Cystic fibrosis (CF) is a genetic disease in which a faulty gene affects the movement of sodium chloride (salt) in and out of certain cells. A child with CF will have thick, heavy, sticky mucus, salty sweat, and their digestive juices become thick. This can result in blockages in the lungs and infections. Eventually, the lungs will become severely damaged. Digestive fluids also become thick which affects the body’s ability to absorb nutrients from food.
The main symptoms of CF include poor growth, a nagging cough, and wheezing. Secondary symptoms include salty tasting skin, a large appetite but no weight gain, and greasy stools.
Cystic fibrosis is treated with antibiotics that battle the infection in the lungs as well as a variety of drugs that will reduce the inflammation in the lungs. Additionally, most children with CF take a pancreatic enzyme supplement. Because the pancreas is affected and cannot supply digestive juices to the lower intestine, this supplement is necessary for proper digestion.

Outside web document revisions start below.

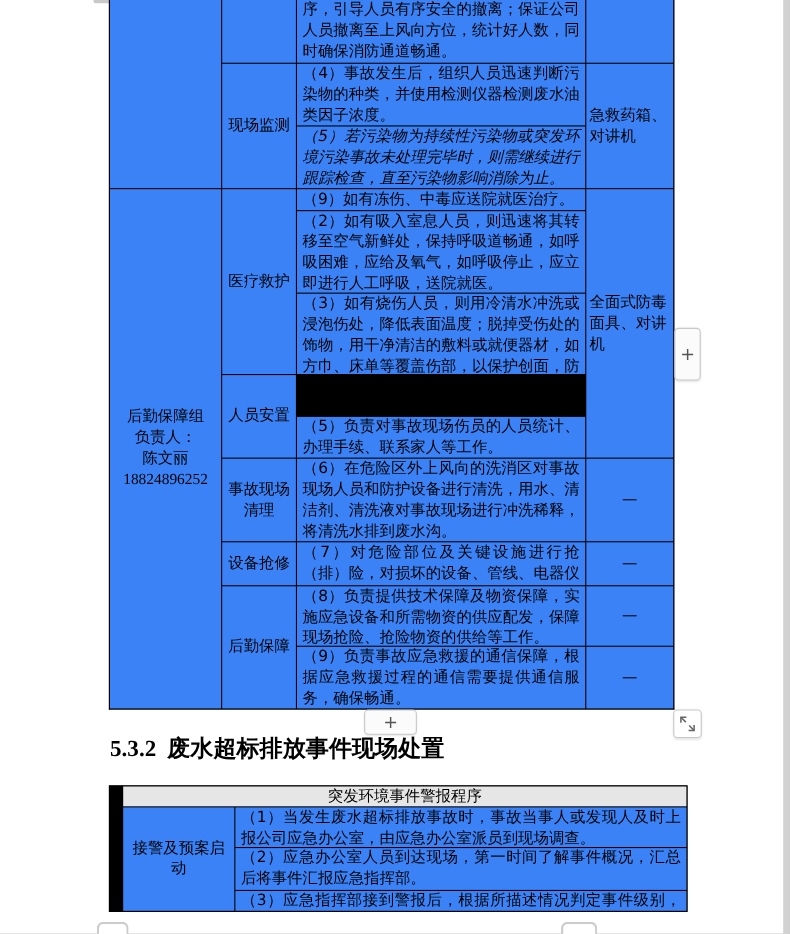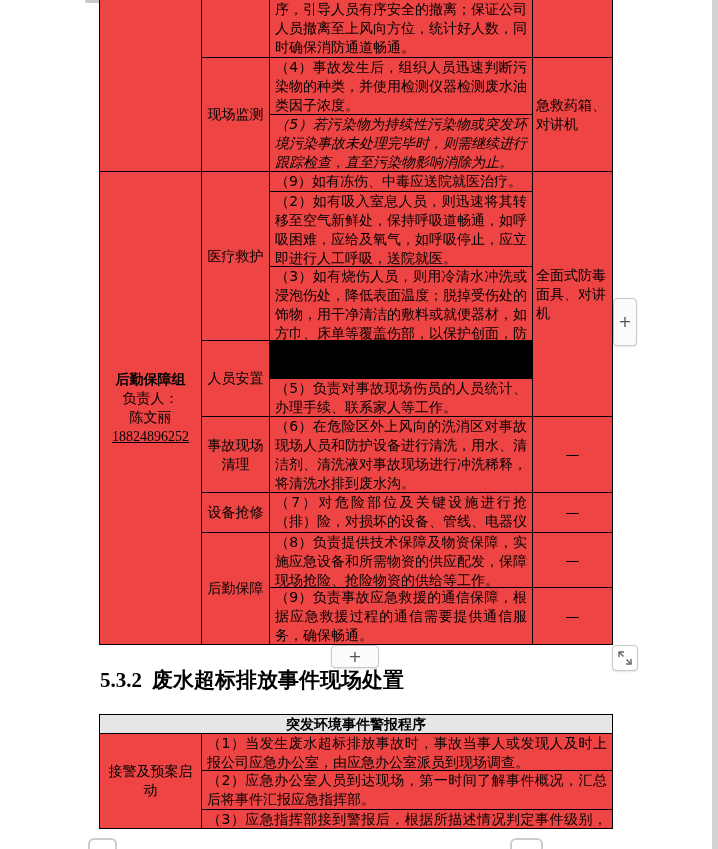--- a/index.html
+++ b/index.html
@@ -17,27 +17,28 @@
   .t1{
     left:99px;top:0;
     grid-template-columns:101px 67px 262px 79px;
     grid-template-rows:57px 56px 56px 19px 74px 73px 37px 37px 75px 39px 54px 56px;
     border-top:none;
   }
   .t2{
     left:99px;top:714px;
     grid-template-columns:101px 410px;
     grid-template-rows:18px 36px 38px 18px;
+    padding-left:12px;
   }
-  .cell{background:#ef4444;font-size:14px;line-height:19px;overflow:hidden;}
+  .cell{background:#3b82f6;font-size:14px;line-height:19px;overflow:hidden;}
   .txt{padding:0 5px;text-align:justify;}
   .ctr{display:flex;align-items:center;justify-content:center;text-align:center;padding:0 2px;}
   .ctr-left{display:flex;align-items:center;justify-content:flex-start;text-align:left;padding:0 3px;}
-  .bold{font-weight:bold;}
-  .serif{font-family:"Liberation Serif","DejaVu Serif",serif;text-decoration:underline;}
+  .bold{font-weight:normal;}
+  .serif{font-family:"Liberation Serif","DejaVu Serif",serif;}
   .hdr{background:#e6e6e6;}
   .group-cell{display:flex;flex-direction:column;align-items:center;justify-content:center;text-align:center;}
   
   .heading{
     position:absolute;left:100px;top:670px;font-size:21px;font-weight:bold;line-height:20px;
   }
   .heading .num{font-family:"Liberation Serif","DejaVu Serif",serif;margin-right:10px;}
   
   .float-btn{
     position:absolute;box-sizing:border-box;

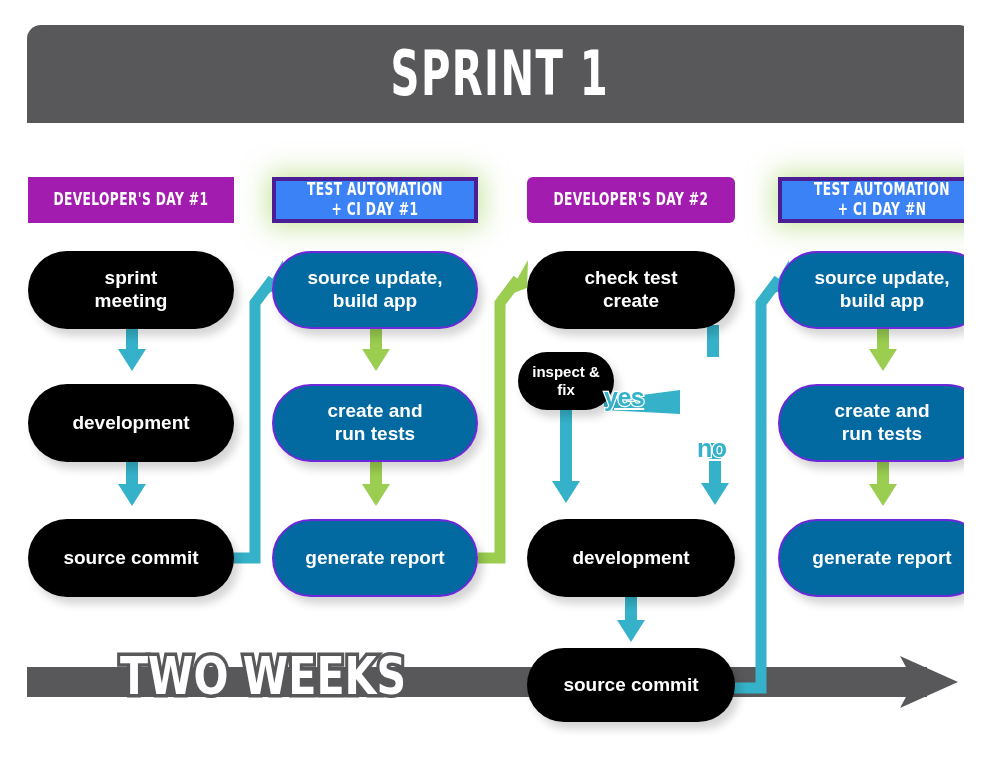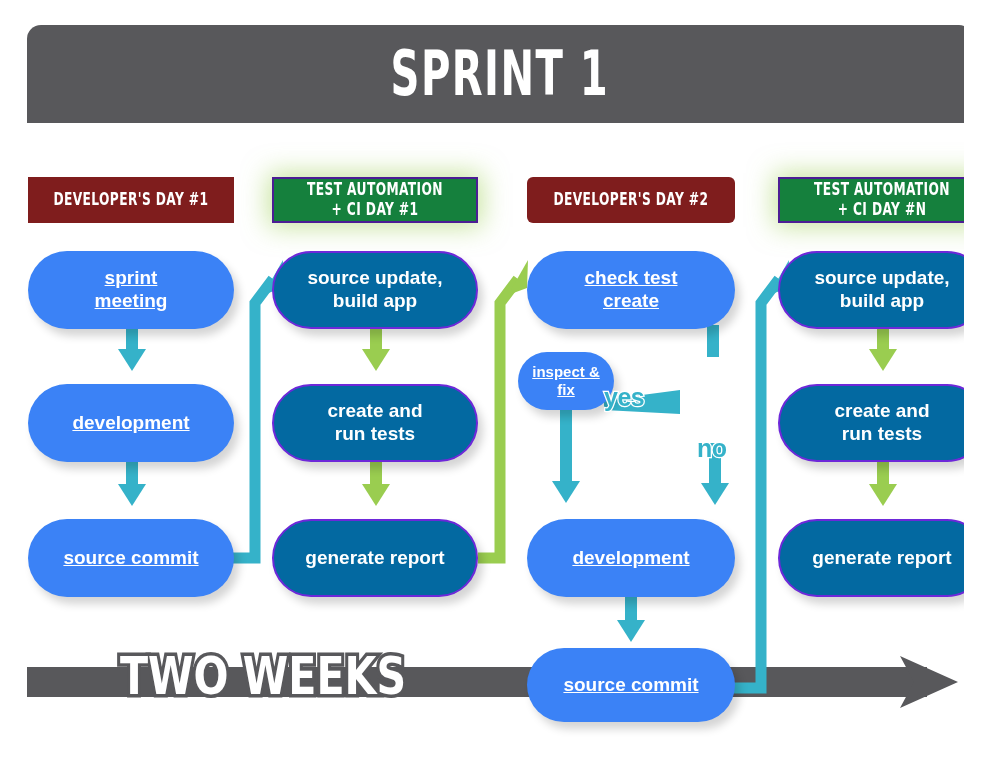--- a/index.html
+++ b/index.html
@@ -55,45 +55,45 @@
     color: #ffffff;
     font-family: "Liberation Sans Narrow", "DejaVu Sans Condensed", "Liberation Sans", sans-serif;
     font-weight: bold;
     font-size: 17px;
     letter-spacing: 0.5px;
     line-height: 1.15;
     transform: scaleX(0.8);
     transform-origin: center;
     white-space: pre-line;
   }
-  .col-header.blue { background: #7f1d1d; }
+  .col-header.blue { background: #a21caf; }
   .col-header.green {
-    background: #15803d;
-    border: 2px solid #4c1d95;
+    background: #3b82f6;
+    border: 4px solid #4c1d95;
     box-shadow: 0 0 26px 4px rgba(154,205,80,0.55);
     align-items: center;
   }
   
   .node {
     position: absolute;
     box-sizing: border-box;
     display: flex;
     align-items: center;
     justify-content: center;
     text-align: center;
     color: #ffffff;
     font-size: 19px;
     font-weight: bold;
     line-height: 1.2;
     border-radius: 42px;
     white-space: pre-line;
     box-shadow: 5px 7px 9px rgba(0,0,0,0.17);
     z-index: 5;
   }
-  .node.blue { background: #3b82f6; text-decoration: underline; }
+  .node.blue { background: #000000; }
   .node.green {
     background: #0369a1;
     border: 2px solid #6d28d9;
   }
   .node.small {
     font-size: 15px;
     border-radius: 30px;
   }
   
   .conn {
@@ -123,20 +123,21 @@
   
   .edge-label {
     position: absolute;
     color: #35b2c9;
     font-size: 25px;
     font-weight: bold;
     z-index: 8;
     -webkit-text-stroke: 2.5px #ffffff;
     paint-order: stroke fill;
     letter-spacing: -0.5px;
+    text-decoration: underline;
   }
   
   .timeline-bar {
     position: absolute;
     left: 27px;
     top: 667px;
     width: 900px;
     height: 30px;
     background: #58585b;
     z-index: 1;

Unfortunately there is no cure for cystic fibrosis; however, new developments in treating the disease are becoming available each year. The progress made in treatment has enabled children with CF to lead pretty normal lives. Thirty years ago most children with CF died as a toddler. Today, the prognosis for a child born with cystic fibrosis is much better. Doctors state that if a child with CF is treated properly and stays fairly healthy otherwise, they are likely to live until his mid 30s.